_SELECTED TEXT_:
-- -- --

It's tough, but I do think it's possible. Right now we are in the very early days of this new generation, but from what I could tell, I think Sony wants to take that Xbox audience that dominated North America during the last gen. The same Xbox audience that has been integrated into the Xbox Live infrastructure for the last 8 years, and win them over to Playstation 4 and PS Plus. Sony has been pushing all the right buttons since they unveiled the PS4: their marketing has been great, their console is clearly more powerful than the XBox One, and it's $100 cheaper! Thanks to all of this good will they've won from gamers, they were successfully able to implement a paywall for their online multiplayer. Not to mention all the great stuff they throw in with a subscription, such as free, retail games on a monthly basis. A month of PS Plus is a greater value than a month of Xbox Live Gold.

With this, I think it's simple: Give gamers the greater value, treat them with respect, market yourself well, and "brand loyalty" will only take them so far. I honestly believe that Sony is doing such a great job of this that players who only owned 360s for the entirety of last gen will drop that shit and flock over to Sony and the PS4 when they realize not only is it a better deal, but all of their friends are over there too.

Nintendo needs to do these things, and I think they can. Create an online, paid system that offers a greater value than Sony provides with the PS4 and PS Plus. Market yourself better. A LOT BETTER. If they have all the games, and the infrastructure is better than the competition, and they market this to the masses properly (as Sony did the PS4), then who's to say whether the Xbox or Playstation audience won't make the jump over to Nintendo?

-- -- --

_RECORD SET_:
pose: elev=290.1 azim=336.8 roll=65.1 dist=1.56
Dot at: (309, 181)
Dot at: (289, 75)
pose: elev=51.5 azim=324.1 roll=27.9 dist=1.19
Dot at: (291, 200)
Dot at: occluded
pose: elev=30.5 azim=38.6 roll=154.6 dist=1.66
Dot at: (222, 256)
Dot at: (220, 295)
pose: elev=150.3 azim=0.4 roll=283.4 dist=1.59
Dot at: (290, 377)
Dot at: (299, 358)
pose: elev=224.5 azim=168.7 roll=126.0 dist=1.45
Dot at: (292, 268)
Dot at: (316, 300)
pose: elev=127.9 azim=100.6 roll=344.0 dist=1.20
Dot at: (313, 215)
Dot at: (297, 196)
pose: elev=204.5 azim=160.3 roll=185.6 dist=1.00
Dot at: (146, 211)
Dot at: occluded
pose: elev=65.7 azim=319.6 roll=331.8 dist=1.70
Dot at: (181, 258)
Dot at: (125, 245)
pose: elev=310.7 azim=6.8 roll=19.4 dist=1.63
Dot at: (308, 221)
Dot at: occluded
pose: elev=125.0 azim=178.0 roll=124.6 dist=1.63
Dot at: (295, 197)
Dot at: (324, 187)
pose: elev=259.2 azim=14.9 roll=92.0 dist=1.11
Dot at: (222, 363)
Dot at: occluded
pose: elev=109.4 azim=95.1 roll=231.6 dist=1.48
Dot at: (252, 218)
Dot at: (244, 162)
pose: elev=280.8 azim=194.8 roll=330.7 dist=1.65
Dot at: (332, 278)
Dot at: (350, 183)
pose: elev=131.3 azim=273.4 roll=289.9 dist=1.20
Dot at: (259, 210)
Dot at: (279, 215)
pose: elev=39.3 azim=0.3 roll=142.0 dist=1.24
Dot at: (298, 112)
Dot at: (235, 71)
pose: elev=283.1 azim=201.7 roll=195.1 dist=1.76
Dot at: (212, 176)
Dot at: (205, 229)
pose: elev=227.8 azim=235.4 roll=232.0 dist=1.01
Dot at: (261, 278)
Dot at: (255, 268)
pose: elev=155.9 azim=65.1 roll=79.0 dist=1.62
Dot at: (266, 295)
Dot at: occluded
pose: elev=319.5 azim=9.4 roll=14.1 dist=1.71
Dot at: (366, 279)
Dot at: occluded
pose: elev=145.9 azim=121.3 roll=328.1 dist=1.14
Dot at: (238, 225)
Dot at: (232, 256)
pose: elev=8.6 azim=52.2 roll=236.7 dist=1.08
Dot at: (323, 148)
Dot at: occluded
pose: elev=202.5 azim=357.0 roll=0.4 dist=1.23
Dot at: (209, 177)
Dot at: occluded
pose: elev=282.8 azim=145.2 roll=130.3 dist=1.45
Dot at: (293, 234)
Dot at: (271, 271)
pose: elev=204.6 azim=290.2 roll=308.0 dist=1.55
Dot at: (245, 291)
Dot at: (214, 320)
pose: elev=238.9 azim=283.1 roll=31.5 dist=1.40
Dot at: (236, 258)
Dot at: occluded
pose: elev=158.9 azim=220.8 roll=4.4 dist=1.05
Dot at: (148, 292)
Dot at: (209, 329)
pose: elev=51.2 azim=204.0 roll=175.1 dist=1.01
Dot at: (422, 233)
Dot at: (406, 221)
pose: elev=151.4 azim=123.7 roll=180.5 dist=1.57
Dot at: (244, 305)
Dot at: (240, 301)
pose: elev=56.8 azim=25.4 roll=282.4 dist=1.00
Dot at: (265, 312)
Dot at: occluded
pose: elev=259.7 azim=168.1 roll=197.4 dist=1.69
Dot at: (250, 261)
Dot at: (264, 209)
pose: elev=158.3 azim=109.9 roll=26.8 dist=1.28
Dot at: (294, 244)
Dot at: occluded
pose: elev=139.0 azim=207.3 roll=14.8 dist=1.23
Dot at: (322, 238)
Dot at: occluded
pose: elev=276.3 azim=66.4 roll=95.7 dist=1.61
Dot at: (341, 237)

-- -- --

_TASK DIRECTIONS_: Put this sentence from the post about game consoles into Spanish: "A month of PS Plus is a greater value than a month of Xbox Live Gold." The items have nothing to do with what comes next.

_FULL RESPONSE_: Un mes de PS Plus tiene mayor valor que un mes de Xbox Live Gold.